(Source data)

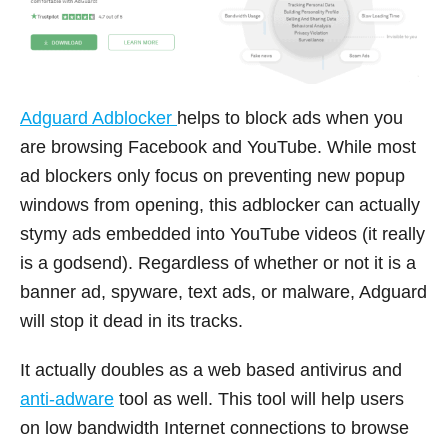
Adguard Adblocker
helps to block ads when you
are browsing Facebook and YouTube. While most
ad blockers only focus on preventing new popup
windows from opening, this adblocker can actually
stymy ads embedded into YouTube videos (it really
is a godsend). Regardless of whether or not it is a
banner ad, spyware, text ads, or malware, Adguard
will stop it dead in its tracks.
It actually doubles as a web based antivirus and
anti-adware
tool as well. This tool will help users
on low bandwidth Internet connections to browse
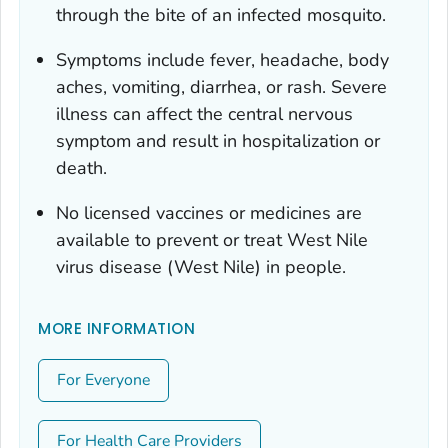
through the bite of an infected mosquito.
Symptoms include fever, headache, body
aches, vomiting, diarrhea, or rash. Severe
illness can affect the central nervous
symptom and result in hospitalization or
death.
No licensed vaccines or medicines are
available to prevent or treat West Nile
virus disease (West Nile) in people.
MORE INFORMATION
For Everyone
For Health Care Providers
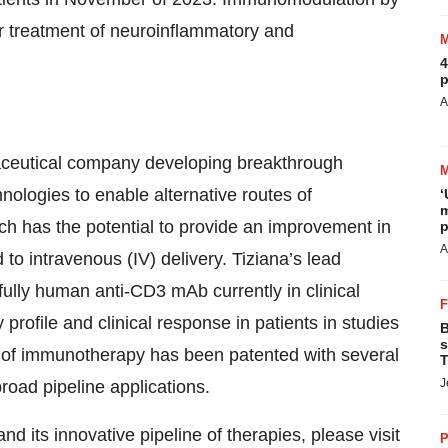
r treatment of neuroinflammatory and
4
p
A
rmaceutical company developing breakthrough
nologies to enable alternative routes of
‘
m
h has the potential to provide an improvement in
p
A
 to intravenous (IV) delivery. Tiziana’s lead
fully human anti-CD3 mAb currently in clinical
rofile and clinical response in patients in studies
B
s
es of immunotherapy has been patented with several
T
J
road pipeline applications.
d its innovative pipeline of therapies, please visit
P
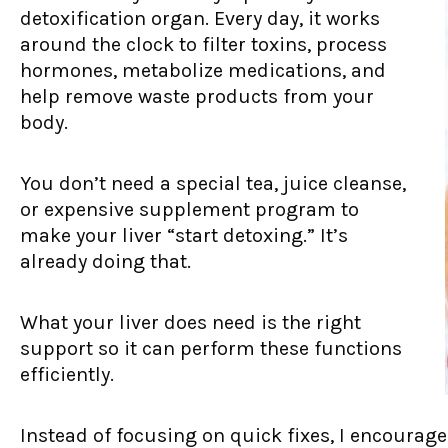
detoxification organ. Every day, it works
around the clock to filter toxins, process
hormones, metabolize medications, and
help remove waste products from your
body.
You don’t need a special tea, juice cleanse,
or expensive supplement program to
make your liver “start detoxing.” It’s
already doing that.
What your liver does need is the right
support so it can perform these functions
efficiently.
Instead of focusing on quick fixes, I encoura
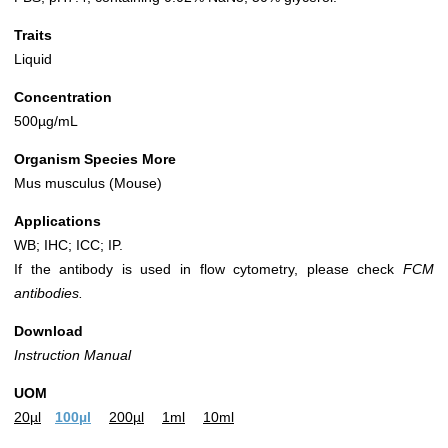
Traits
Liquid
Concentration
500µg/mL
Organism Species More
Mus musculus (Mouse)
Applications
WB; IHC; ICC; IP.
If the antibody is used in flow cytometry, please check
FCM
antibodies.
Download
Instruction Manual
UOM
20µl
100µl
200µl
1ml
10ml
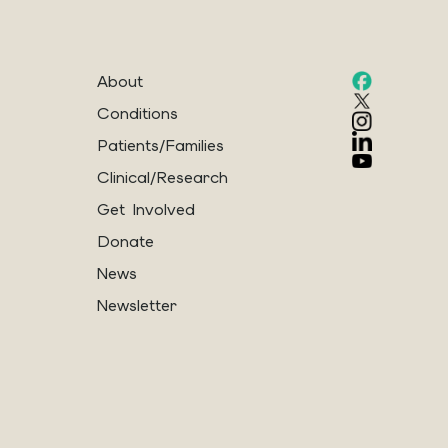
About
Conditions
Patients/Families
Clinical/Research
Get Involved
Donate
News
Newsletter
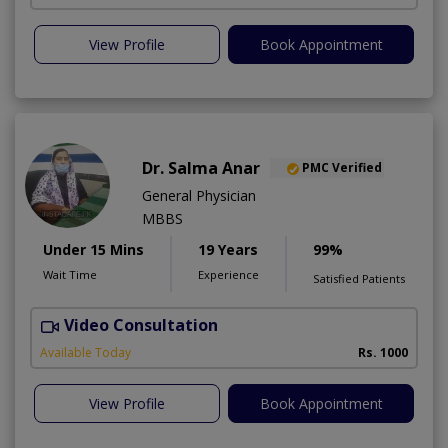
View Profile
Book Appointment
Dr. Salma Anar
PMC Verified
General Physician
MBBS
Under 15 Mins
19 Years
99%
Wait Time
Experience
Satisfied Patients
Video Consultation
F
Available Today
Rs. 1000
View Profile
Book Appointment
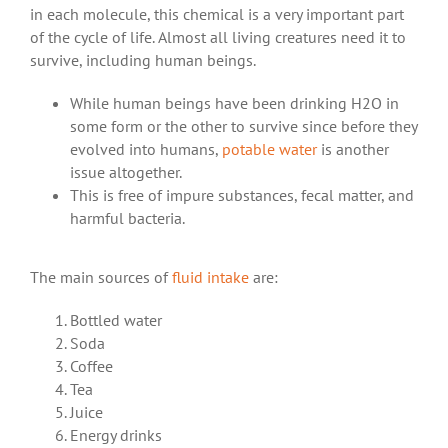
in each molecule, this chemical is a very important part
of the cycle of life.
Almost all living creatures need it to
survive, including human beings.
While human beings have been drinking H2O in
some form or the other to survive since before they
evolved into humans,
potable water
is another
issue altogether.
This is free of impure substances, fecal matter, and
harmful bacteria.
The main sources of
fluid intake
are:
Bottled water
Soda
Coffee
Tea
Juice
Energy drinks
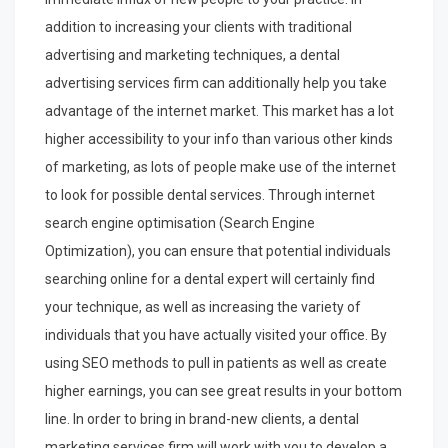
addition to increasing your clients with traditional
advertising and marketing techniques, a dental
advertising services firm can additionally help you take
advantage of the internet market. This market has a lot
higher accessibility to your info than various other kinds
of marketing, as lots of people make use of the internet
to look for possible dental services. Through internet
search engine optimisation (Search Engine
Optimization), you can ensure that potential individuals
searching online for a dental expert will certainly find
your technique, as well as increasing the variety of
individuals that you have actually visited your office. By
using SEO methods to pull in patients as well as create
higher earnings, you can see great results in your bottom
line. In order to bring in brand-new clients, a dental
marketing services firm will work with you to develop a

ASSIGNMENT
Drop the images and return the data verbatim.

WRITTEN SOLUTION
Adguard Adblocker
helps to block ads when you
are browsing Facebook and YouTube. While most
ad blockers only focus on preventing new popup
windows from opening, this adblocker can actually
stymy ads embedded into YouTube videos (it really
is a godsend). Regardless of whether or not it is a
banner ad, spyware, text ads, or malware, Adguard
will stop it dead in its tracks.
It actually doubles as a web based antivirus and
anti-adware
tool as well. This tool will help users
on low bandwidth Internet connections to browse
through the bite of an infected mosquito.
Symptoms include fever, headache, body
aches, vomiting, diarrhea, or rash. Severe
illness can affect the central nervous
symptom and result in hospitalization or
death.
No licensed vaccines or medicines are
available to prevent or treat West Nile
virus disease (West Nile) in people.
MORE INFORMATION
For Everyone
For Health Care Providers
r treatment of neuroinflammatory and
4
p
A
rmaceutical company developing breakthrough
nologies to enable alternative routes of
‘
m
h has the potential to provide an improvement in
p
A
 to intravenous (IV) delivery. Tiziana’s lead
fully human anti-CD3 mAb currently in clinical
rofile and clinical response in patients in studies
B
s
es of immunotherapy has been patented with several
T
J
road pipeline applications.
d its innovative pipeline of therapies, please visit
P
detoxification organ. Every day, it works
around the clock to filter toxins, process
hormones, metabolize medications, and
help remove waste products from your
body.
You don’t need a special tea, juice cleanse,
or expensive supplement program to
make your liver “start detoxing.” It’s
already doing that.
What your liver does need is the right
support so it can perform these functions
efficiently.
Instead of focusing on quick fixes, I encoura
Traits
Liquid
Concentration
500µg/mL
Organism Species More
Mus musculus (Mouse)
Applications
WB; IHC; ICC; IP.
If the antibody is used in flow cytometry, please check
FCM
antibodies.
Download
Instruction Manual
UOM
20µl
100µl
200µl
1ml
10ml
About
Conditions
Patients/Families
Clinical/Research
Get Involved
Donate
News
Newsletter
View Profile
Book Appointment
Dr. Salma Anar
PMC Verified
General Physician
MBBS
Under 15 Mins
19 Years
99%
Wait Time
Experience
Satisfied Patients
Video Consultation
F
Available Today
Rs. 1000
View Profile
Book Appointment
in each molecule, this chemical is a very important part
of the cycle of life.
Almost all living creatures need it to
survive, including human beings.
While human beings have been drinking H2O in
some form or the other to survive since before they
evolved into humans,
potable water
is another
issue altogether.
This is free of impure substances, fecal matter, and
harmful bacteria.
The main sources of
fluid intake
are:
Bottled water
Soda
Coffee
Tea
Juice
Energy drinks
addition to increasing your clients with traditional
advertising and marketing techniques, a dental
advertising services firm can additionally help you take
advantage of the internet market. This market has a lot
higher accessibility to your info than various other kinds
of marketing, as lots of people make use of the internet
to look for possible dental services. Through internet
search engine optimisation (Search Engine
Optimization), you can ensure that potential individuals
searching online for a dental expert will certainly find
your technique, as well as increasing the variety of
individuals that you have actually visited your office. By
using SEO methods to pull in patients as well as create
higher earnings, you can see great results in your bottom
line. In order to bring in brand-new clients, a dental
marketing services firm will work with you to develop a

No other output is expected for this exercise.